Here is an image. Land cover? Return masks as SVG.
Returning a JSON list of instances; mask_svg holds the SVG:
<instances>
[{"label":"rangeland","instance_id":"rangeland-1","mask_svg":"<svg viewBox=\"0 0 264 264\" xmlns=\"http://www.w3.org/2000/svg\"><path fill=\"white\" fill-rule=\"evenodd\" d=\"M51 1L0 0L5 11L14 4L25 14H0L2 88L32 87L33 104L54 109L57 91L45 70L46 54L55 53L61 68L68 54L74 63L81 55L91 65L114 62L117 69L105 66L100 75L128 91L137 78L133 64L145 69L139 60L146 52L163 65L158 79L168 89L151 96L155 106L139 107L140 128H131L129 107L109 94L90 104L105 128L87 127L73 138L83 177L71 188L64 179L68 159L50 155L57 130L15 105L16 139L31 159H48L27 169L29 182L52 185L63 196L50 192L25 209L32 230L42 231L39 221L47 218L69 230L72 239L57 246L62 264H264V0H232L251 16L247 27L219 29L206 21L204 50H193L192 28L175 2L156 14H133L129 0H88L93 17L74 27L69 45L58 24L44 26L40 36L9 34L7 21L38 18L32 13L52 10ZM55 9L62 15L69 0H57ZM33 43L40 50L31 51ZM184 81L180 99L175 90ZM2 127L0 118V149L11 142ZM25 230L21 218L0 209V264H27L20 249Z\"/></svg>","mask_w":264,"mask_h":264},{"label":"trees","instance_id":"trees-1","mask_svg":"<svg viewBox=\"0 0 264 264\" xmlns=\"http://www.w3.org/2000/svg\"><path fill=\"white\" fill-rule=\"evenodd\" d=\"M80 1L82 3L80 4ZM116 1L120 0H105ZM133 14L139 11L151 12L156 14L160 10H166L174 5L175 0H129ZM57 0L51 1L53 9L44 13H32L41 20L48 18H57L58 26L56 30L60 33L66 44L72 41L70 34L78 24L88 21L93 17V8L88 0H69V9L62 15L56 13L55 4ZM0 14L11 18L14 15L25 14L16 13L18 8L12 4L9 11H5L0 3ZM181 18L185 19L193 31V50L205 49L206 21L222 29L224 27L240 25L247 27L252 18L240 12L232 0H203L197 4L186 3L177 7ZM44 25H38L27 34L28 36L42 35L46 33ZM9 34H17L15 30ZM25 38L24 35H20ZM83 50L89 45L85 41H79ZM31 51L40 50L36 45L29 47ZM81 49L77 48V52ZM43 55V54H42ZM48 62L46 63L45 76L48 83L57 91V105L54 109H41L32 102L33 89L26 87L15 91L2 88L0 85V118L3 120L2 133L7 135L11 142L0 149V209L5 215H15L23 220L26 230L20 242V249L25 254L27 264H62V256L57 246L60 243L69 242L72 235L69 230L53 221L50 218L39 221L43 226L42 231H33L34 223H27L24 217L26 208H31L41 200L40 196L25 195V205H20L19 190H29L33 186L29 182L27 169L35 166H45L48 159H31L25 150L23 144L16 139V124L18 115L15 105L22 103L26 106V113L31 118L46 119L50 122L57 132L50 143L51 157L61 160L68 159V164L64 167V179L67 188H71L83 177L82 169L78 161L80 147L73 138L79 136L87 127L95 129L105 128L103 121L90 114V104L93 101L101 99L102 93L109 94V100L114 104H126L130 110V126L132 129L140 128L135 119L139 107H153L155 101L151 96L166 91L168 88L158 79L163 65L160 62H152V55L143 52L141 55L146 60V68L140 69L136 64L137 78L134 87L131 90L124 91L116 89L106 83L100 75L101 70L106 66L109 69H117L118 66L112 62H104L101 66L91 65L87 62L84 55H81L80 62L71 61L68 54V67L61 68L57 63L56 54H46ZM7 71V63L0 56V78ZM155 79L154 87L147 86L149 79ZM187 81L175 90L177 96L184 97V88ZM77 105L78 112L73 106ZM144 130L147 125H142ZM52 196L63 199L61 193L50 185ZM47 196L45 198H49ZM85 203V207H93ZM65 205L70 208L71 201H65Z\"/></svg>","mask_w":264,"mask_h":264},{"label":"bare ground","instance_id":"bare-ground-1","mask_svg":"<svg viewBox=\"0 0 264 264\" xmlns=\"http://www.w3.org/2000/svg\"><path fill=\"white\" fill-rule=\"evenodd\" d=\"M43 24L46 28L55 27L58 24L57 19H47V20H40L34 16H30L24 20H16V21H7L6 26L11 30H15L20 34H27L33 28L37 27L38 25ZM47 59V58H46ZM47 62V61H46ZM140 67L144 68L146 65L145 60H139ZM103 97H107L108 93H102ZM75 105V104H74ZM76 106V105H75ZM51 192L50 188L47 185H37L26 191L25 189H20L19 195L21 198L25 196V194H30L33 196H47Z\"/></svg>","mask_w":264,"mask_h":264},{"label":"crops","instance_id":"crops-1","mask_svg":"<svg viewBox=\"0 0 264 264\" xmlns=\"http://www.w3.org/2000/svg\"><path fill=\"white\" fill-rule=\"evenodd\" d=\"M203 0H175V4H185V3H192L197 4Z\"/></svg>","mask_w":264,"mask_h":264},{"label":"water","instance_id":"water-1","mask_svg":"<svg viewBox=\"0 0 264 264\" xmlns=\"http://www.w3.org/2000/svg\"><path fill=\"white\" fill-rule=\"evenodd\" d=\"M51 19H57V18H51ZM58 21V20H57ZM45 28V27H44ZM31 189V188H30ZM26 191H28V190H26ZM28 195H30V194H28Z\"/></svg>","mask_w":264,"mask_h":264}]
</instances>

○ ○ ○ ○ ○ ○ ○

→ What is asked
Collect every line of the material that contains the string "instances", and treat uppercase and lowercase as different.

→ Result of this task
Returning a JSON list of instances; mask_svg holds the SVG:
<instances>
</instances>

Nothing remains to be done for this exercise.